Debuting at last year's Edinburgh Fringe Festival, Abbie Spallen's Pumpgirl had critics hailing the Irish playwright's sharp command of language. Following a well-received run in London, the show — the tragic tale of a gas-station attendant, a race-car driver, and his neglected wife living in the Irish borderlands — opens Off Broadway tonight from the Manhattan Theater Club. Spallen spoke to Vulture about Irish humor and tradition, her first time in New York, and how her play differs from fast food.
I read that the play was inspired by your own experience driving through a pump station.
I wouldn't really say that it was inspired by that, but it was just that somebody came out to serve gas in the car and the person that did that was like a character. I just thought there was one of those people in every town. I thought it would be nice to write a story around somebody like that, somebody that's sort of marginalized and on the edges of society in a way. I'm interested in people that are more forgotten, people that sort of exist on the peripheries.
The play is pretty intense — there's a broken marriage and a rape. What was the writing process like?
It was a dark place to go into. I don't particularly think that I write theater, per se; I think I'm more interested in writing drama. And if I think that if you go back to the way theater should be used in accordance with what the Greeks would have used it for, it's a healing process, and it's a question of going into those places and exploring them.
There are a lot of dark scenes, but at the same time, there are some pretty funny lines. Do you have a generally dark sense of humor?
I think it's just an Irish sense of humor. Life's pretty dark, but it's also pretty funny. To me, there's no point in writing something if it doesn't try to address something in our humanity. Otherwise I'm just a person who writes words on a page.

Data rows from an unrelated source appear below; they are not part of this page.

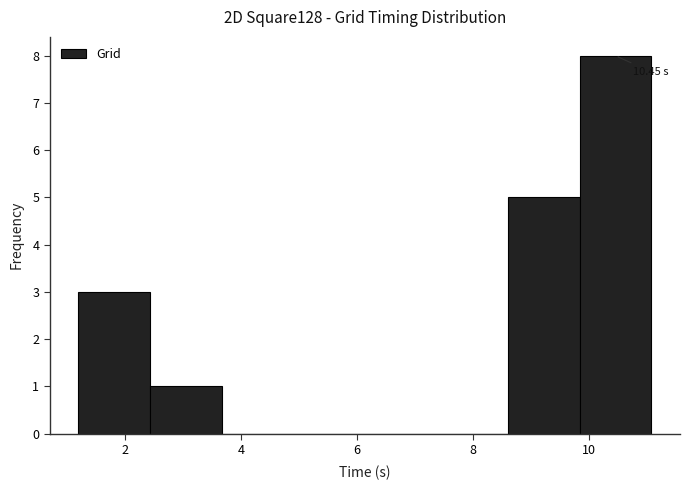

Which range on the x-axis has the tallest bar?

9.8 to 11.0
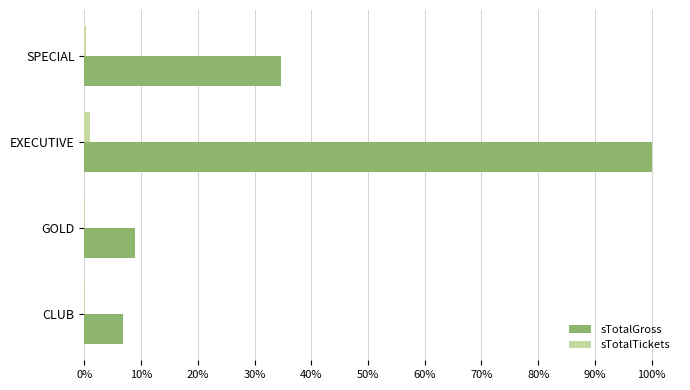

Which series changed the most between CLUB and EXECUTIVE?

sTotalGross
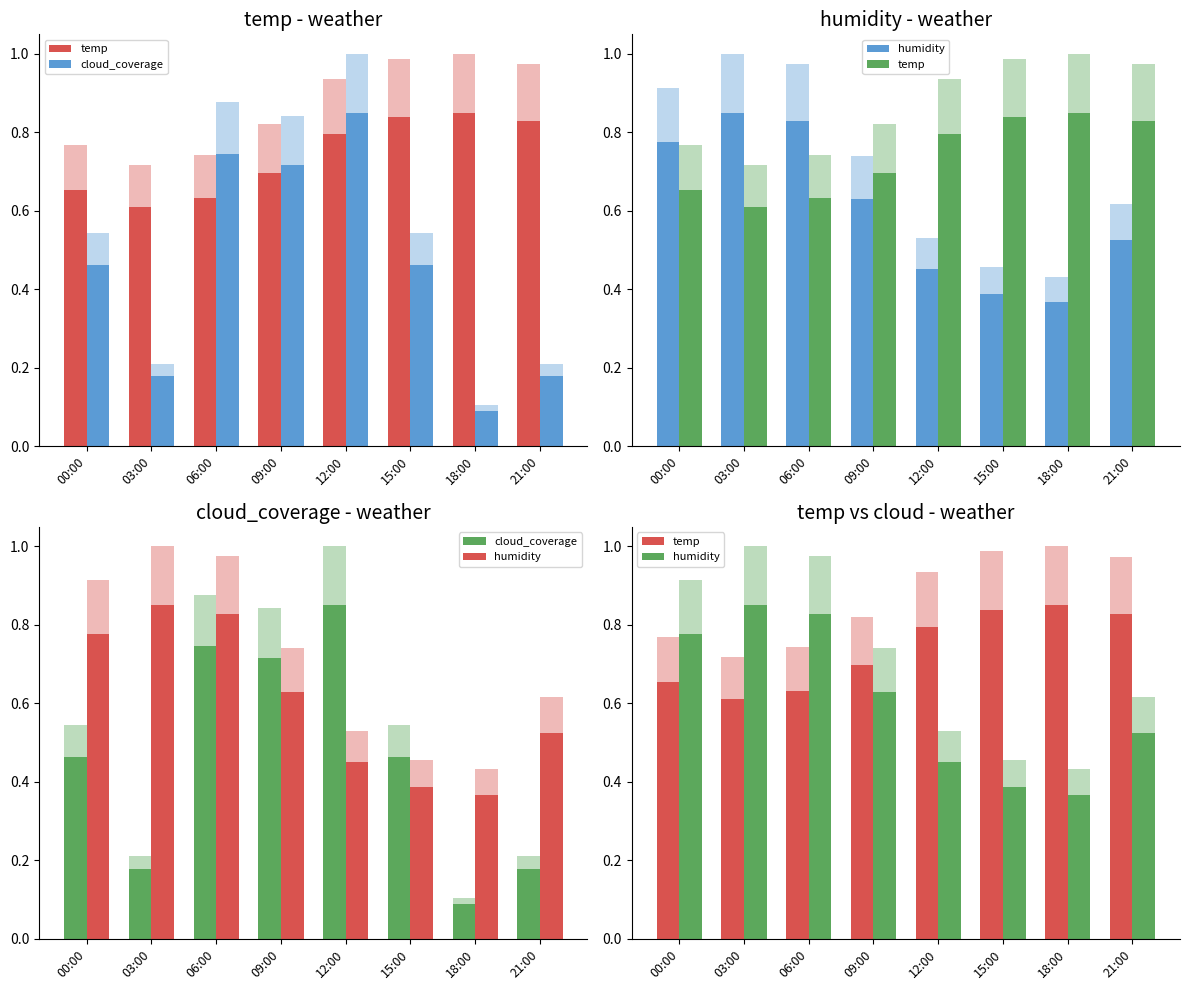

Reading left to right, transcribe all the data shown in this chart.

temp: 00:00=0.7	03:00=0.6	06:00=0.6	09:00=0.7	12:00=0.8	15:00=0.8	18:00=0.8	21:00=0.8
cloud_coverage: 00:00=0.5	03:00=0.2	06:00=0.7	09:00=0.7	12:00=0.8	15:00=0.5	18:00=0.1	21:00=0.2
humidity: 00:00=0.8	03:00=0.8	06:00=0.8	09:00=0.6	12:00=0.5	15:00=0.4	18:00=0.4	21:00=0.5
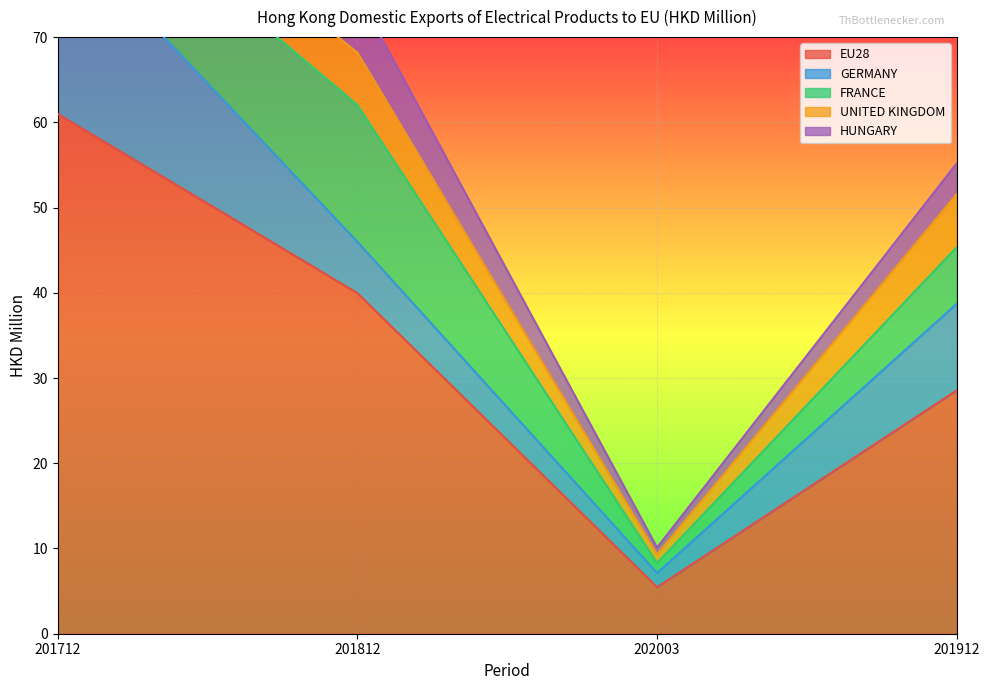

The FRANCE series shows 16.0 at 201812. True or false?

True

Do you think any of the humor gets lost in translation, that only an Irish audience would get?
Yeah, we took out a few — my personal term for them is "tumbleweed lines," where it's just not coming through. And then there are other lines that people really get. But I'm not about to change it and put like a Starbucks on every fourth page. My number-one thing is that it's not Burger King: You can't have it your way. It has to be the way it is. People really have to tolerate the fact that it's from a different country, and it's in a different dialect.
Since this was your first trip to New York, did you see any other shows while you were here?
I saw Adam Rapp's show, American Sligo. I love his writing. He doesn't write for critics or any of that rubbish. It was fantastic to see Paul [Sparks, who plays Hammy in Pumpgirl]. I remember thinking, Oh, my God, he's in my play! I've got him in my play!
You're an actress as well. Did you ever think about playing one of the roles yourself?
I don't like to mix the two. I don't think it works for the director if you've got this pain-in-the-ass writer in the room all the time. As an actor I want to discover what a character's all about, but if I go in knowing what the character's about, I'm basically just standing up there saying lines.
What's it like for you as the playwright watching your own shows?
Well, Pumpgirl's literally only my second play, so I'm talking from quite a limited experience here. It's more nerve-racking than anything I've ever been through. If something goes wrong, you just don't want to see that slow-motion horror coming across my face. I sort of nurse a gin-and-tonic in the bar.